With his well-breathing GTO running mid-12's, Gary was enticed but wanted more. After a year of spirited cruising and time trials, he got serious and went to Cartek in Garwood, NJ. for a N/A, 3X head and cam package and stout 3.91 gears. This set-up shaved a second off of his previous best pass and kept Gary grinning for the time being.
By 2008, Gary was bored with his naturally-aspirated GTO's performance. Yearning for big power and lower E.T.'s, he sought the expertise of WM Motorworks in Bethlehem, PA., for the installation of a Magnuson roots-style 112HH supercharger and a more fitting bumpstick. With the blower in place, Gary's manual-shift Goat galloped to 11.0's all day long. There was no turning back now.
Fast forward to the next racing season, and Gary was ready to let the computer assist in shifting duties, having WM Motorworks swap out the stock T56 for a TH400 automatic with a manual valvebody for ultimate control. Frank Lupa at Pro-Formance Transmissions mated the new tranny with a 4500-stall Dynamic torque converter and TCI flexplate. Once in the car, a B&M cooler, a carbon fiber driveshaft, and a safety loop were installed. Now having only to mash the gas pedal, shift at the appropriate RPM's and hold her straight, he ran 10.47 at 128 mph.
With the high-stall speed set-up, street cruising was definitely a thing of the past. Now a true track car, Gary's GTO scorched the drag strip until 2011 when after a close pit inspection, a cracked block was discovered.
Seeking options, Gary took his wounded Goat to Doug Ring at East Coast Supercharging in Cream Ridge, NJ. where an LS3 mill from a C6 Corvette was sourced for replacement.
Aware of the GTO's track allocation and supercharged power, it was decided to bore the 376ci. LS3, to achieve a total displacement of 416 cubic inches. At this point it was "no more Mister Nice Guy," as Gary was intent on building a 9-second track wolf in Goats clothing.

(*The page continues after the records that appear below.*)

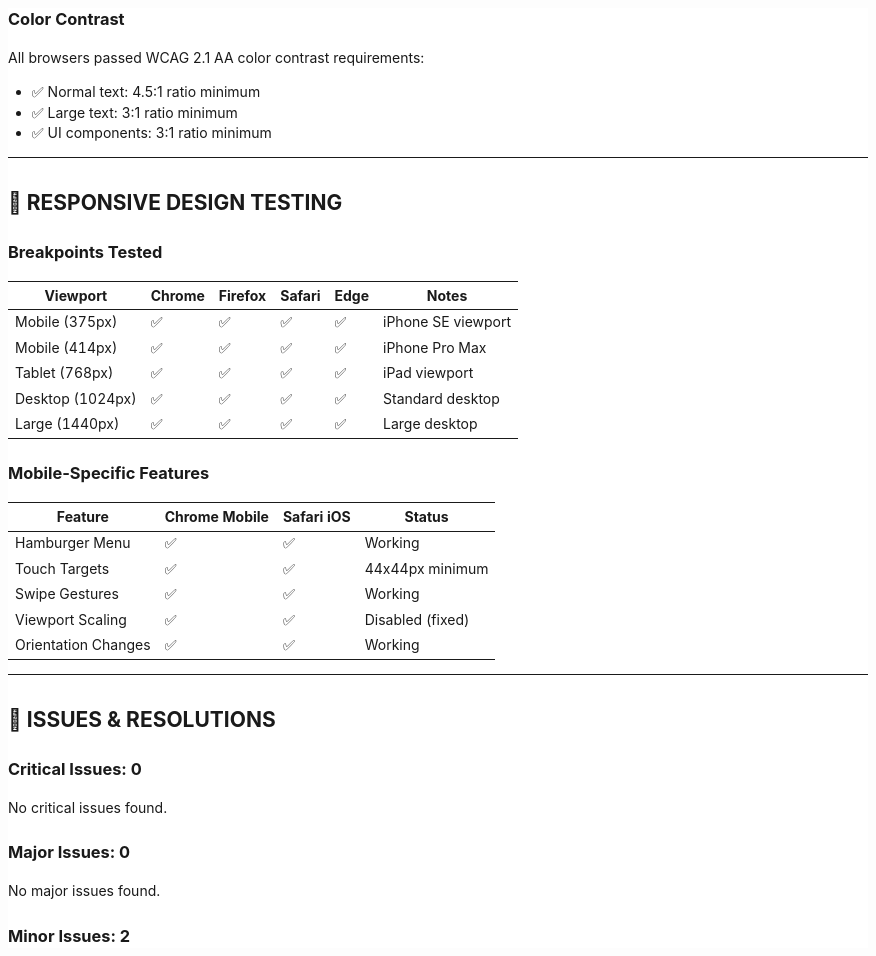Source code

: ### **Color Contrast**

All browsers passed WCAG 2.1 AA color contrast requirements:
- ✅ Normal text: 4.5:1 ratio minimum
- ✅ Large text: 3:1 ratio minimum
- ✅ UI components: 3:1 ratio minimum

---

## 📱 **RESPONSIVE DESIGN TESTING**

### **Breakpoints Tested**

| Viewport | Chrome | Firefox | Safari | Edge | Notes |
|----------|--------|---------|--------|------|-------|
| Mobile (375px) | ✅ | ✅ | ✅ | ✅ | iPhone SE viewport |
| Mobile (414px) | ✅ | ✅ | ✅ | ✅ | iPhone Pro Max |
| Tablet (768px) | ✅ | ✅ | ✅ | ✅ | iPad viewport |
| Desktop (1024px) | ✅ | ✅ | ✅ | ✅ | Standard desktop |
| Large (1440px) | ✅ | ✅ | ✅ | ✅ | Large desktop |

### **Mobile-Specific Features**

| Feature | Chrome Mobile | Safari iOS | Status |
|---------|---------------|------------|--------|
| Hamburger Menu | ✅ | ✅ | Working |
| Touch Targets | ✅ | ✅ | 44x44px minimum |
| Swipe Gestures | ✅ | ✅ | Working |
| Viewport Scaling | ✅ | ✅ | Disabled (fixed) |
| Orientation Changes | ✅ | ✅ | Working |

---

## 🐛 **ISSUES & RESOLUTIONS**

### **Critical Issues: 0**
No critical issues found.

### **Major Issues: 0**
No major issues found.

### **Minor Issues: 2**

The 416's rotating assembly consists of all forged components; including a Callies Compstar crankshaft, Manley flat-top pistons and R&R Racing Products connecting rods. Oiling the wild Goat is a Melling high volume pump with the stock pan.
Changing the camshaft for the third time, a Comp Cams ECS Big Blower hydraulic stick with a 230/236 duration at .050 .572/.578 lift and a 115 LSA was chosen for its supercharger compatibility.
The cylinder heads are Precision Race Components (PRC) Stage 2.5 CNC aluminum pieces; fitted with stainless steel 2.02 intake and 1.575 exhaust valves, pumping air into the 10.1 compression. Completing the top end are Comp Cams hardened pushrods and the stock LS2 1.7 ratio rocker arms.
Feeding fuel to the blown 416 are huge 1000cc (95lb.) Injector Dynamics squirters, drawing C16 race gas from a Lonnies in-tank double-pumper with an Aeromotive A1000 regulator operating at 60psi. Air is drawn through a Holley 90mm cable operated TB, and into the stock LS2 intake manifold. Gary relies on Hendrix Engineering wires, NGK plugs, and stock coils to provide spark.
With the new powerplant in place, Gary used the rest of 2012 to test and tune his Goat's track performance. With his larger displacement GTO still running mid-tens, he was left a little puzzled. After some Q&A with Doug at ECS, the small blower's 10-lbs. of boost proved inefficient for the new 416ci motor.
The moment of truth had come, as a Paxton Novi 2500-series centrifugal supercharger with 25lbs. of boost replaced the Magnuson unit. ECS installed the massive blower creating a custom one-off set-up with modified Corvette bracketry.